## [TASK INPUT]
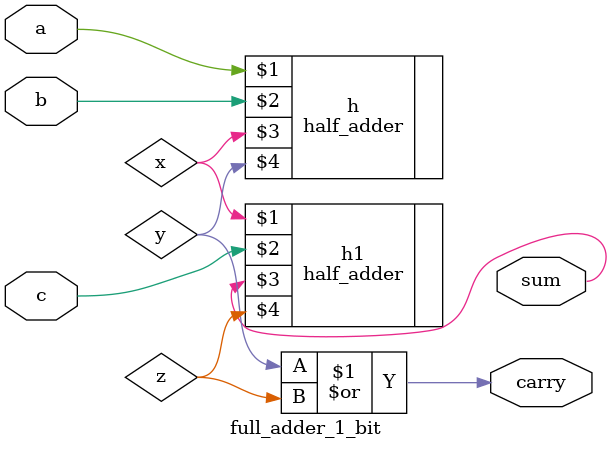
<source format=v>
module full_adder_1_bit(input a, input b, input c, output sum ,output carry);
wire x,y,z;
half_adder h(a,b,x,y);
half_adder h1(x,c,sum, z);
assign carry = y | z;
endmodule

</source>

## [WORK TO BE COMPLETED]
Your job is to transcribe the entries above exactly; skip the pictures.

## [RESPONSE TO THIS EXERCISE]
<source format=v>
module full_adder_1_bit(input a, input b, input c, output sum ,output carry);
wire x,y,z;
half_adder h(a,b,x,y);
half_adder h1(x,c,sum, z);
assign carry = y | z;
endmodule

</source>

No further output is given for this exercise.